Baseball, football, basketball (Or the puck, stone, ring, etc.)


The eye automatically looks for the ball in sport shots
The eye automatically looks for the ball in sport shots

Action shots for most sports will benefit from getting the ball in the picture. The "ball" here could also mean the puck, the ring, the dart or any item around which the play is focused. Spectators follow the play by following the ball (or puck), and the attention of the players is usually focused on it. There is an element of completion about a sports picture that has the ball in it.
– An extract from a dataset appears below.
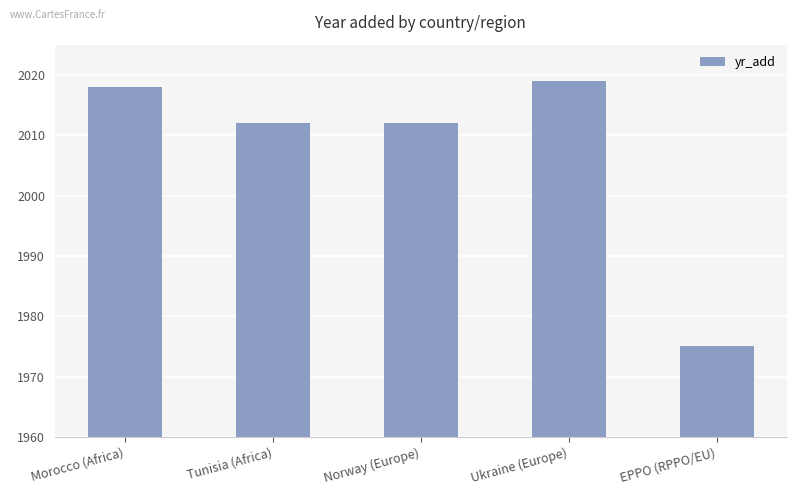

What is the sum of all values?

10036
It just so happens that most activities in sports events reach their high point when the ball is present, so you are almost always guaranteed action if you follow the ball and ensure it is in your pictures.


SHOOTING LOCATION

This means you will have to position yourself when photographing a sports event in anticipation of where the ball will be for a given play, and then shoot your picture when the ball is in the frame.

"FREEZE" THE BALL

Don't forget that a very high shutter speed will freeze the ball in mid-air, and will also freeze the action around it.

 The ball is in the glove. Yer out!
The ball is in the glove. Yer out!

When the ball is blurred, there is an even greater sense of action.
When the ball is blurred, there is an even greater sense of action.

BLURRING THE BALL TO SHOW ACTION

If the shutter speed is fast enough to capture a moving ball, but slow enough to cause it to blur, the image will have a greater sense of action.

You will have to experiment with shutter speeds to get it right, because baseballs, pucks, soccer balls, etc. travel at a wide range of speeds in the course of a game. If the shutter is too slow, the ball may be so blurred that it disappears, or it may look like a long streak. Begin with a shutter speed of 1/60 sec, then try 1/30 sec for the next opportunity. It's a tricky business and what works well on one occasion may not work the next time. As in all things that combine technique with equipment, trial and error will give you your best guidelines.

You will also need a good sense of timing, so that the shutter is released at just the right moment.